One thought on “Mikee’s Musings: On Promises and Commitment”

  1. I think whoever said that about a sense of commitment was simply referring to how a person makes use of a skill or exercise. If you know how to do a cartwheel but never do cartwheels, it’s like not knowing how to do a cartwheel. Or, if you know how to raise a child but let your child behave without discipline, you’re not raising the child. You see? Simply put, not making commitments, you fail to excel at or exhibit an ability to commit.

    Another way to look at it, if a kid learns to lie and never earns the respect of telling the truth (the boy who cried wolf), he is not valued or viewed as an honest person, even if he knows how to be honest. Perhaps, this person is saying you don’t commit because you don’t do it regularly in their eyes.

    Or…they just keep coming…I may know how to hold a paintbrush, but if I don’t practice the different strokes, I cannot say I am a painter. Nor will I likely paint very well. And, the less I hold that paint brush, the less I can associate myself with painting without appearing a liar/fake. I have to prove my ability.

    I imagine someone who regularly commits and makes promises they keep uses a lexicon that corresponds with this trait, thus impressing upon others the trait in their persona.

    I may say I am not afraid of commitment because–in my learned mind–I know it’s not good/popular. But, how do I know I won’t be afraid if I don’t commit often?

    And, yea, if you committed yourself to someone or something and ended up “stung,” you are either less likely to commit out of self-defense or more likely to make the same mistake out of weakness.

    You admit you said yes to something you were not prepared for. And, your heart wasn’t in it….that could be viewed as a sign of “fear to commit” even if we don’t say that to ourselves because we don’t want to admit fear. But, for you, maybe it was just not a good fit, and you didn’t know it til you jumped in.

    But, you are right, maybe even those closest to you don’t know all you are capable of. But, are you so transparent, in that case?

    Maybe not all the time being “transparent” why? How?

    It is the Aries in you that doesn’t want to delay anything. So, when you commit or promise, it’s for NOW, not later. I, too, being part Aries, do not favor making distant plans versus coming to an agreement to get something done NOW. Do I see something that needs doing? I’ll consider doing that NOW. But, if I have to “put it on my schedule,” I’m more likely to let it slide and then feel guilty when I do.

    However, in practical reality and fairness to ourselves as humans, as animals, we cannot expect to do everything NOW and not put some things on a schedule/off for later. We disappoint ourselves more when we can’t distribute our energies and time. That’s what contributes to childish tantrums and disappointments.

    I have been disciplining myself to make only solid promises to my nephews. I hate how parents can make promises they don’t keep, leaving kids to make one more “okay” for missing out on something. If a parent does not want to do something, they should find the words to say why. If they make a promise, they need to keep/fulfill it. Just as couples need to remember the commitments they make to each other instead of rushing off to the honeymoon for hot holiday sex and the first child only to later forget the vows they were supposed to take seriously. I have had little slips with my nephews. And, my family says I stress them out for taking my promises seriously. But, that just tells me they are lazy and careless with their promises, liars. I don’t want to be like them.

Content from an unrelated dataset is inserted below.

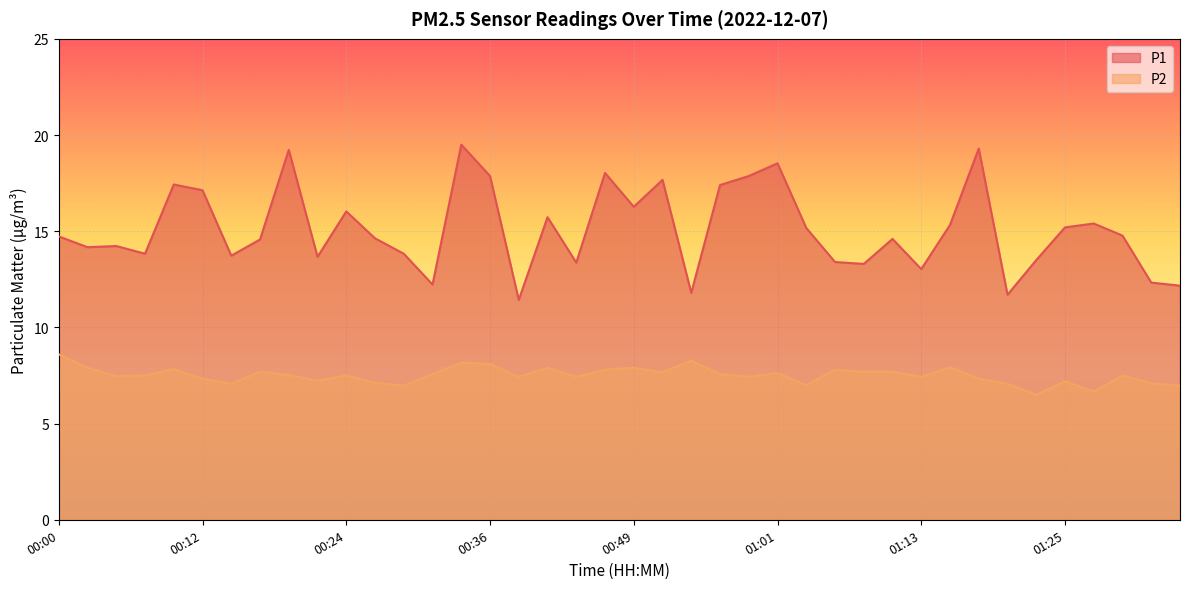

Rank the series by their average value, from lowest to highest.

P2, P1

    Maybe not having a “sense of commitment” isn’t all bad. Just like two people can love each other without being married by law. Who says law decides how we live? And, who says law is always right?…or accurate? Life presents challenges and needs for change to laws that were “proper” back when…but not the same way now.

    But, as good of a person as I may like to think I am, I know I have difficulty with commitment from not making them regularly. I cannot say or assume I will do well with some commitments if I don’t make them.

    ‘Glad you could let this out for what it’s worth. One little step toward emotional balance. And I hope my own rant here serves some good and doesn’t add to your distress.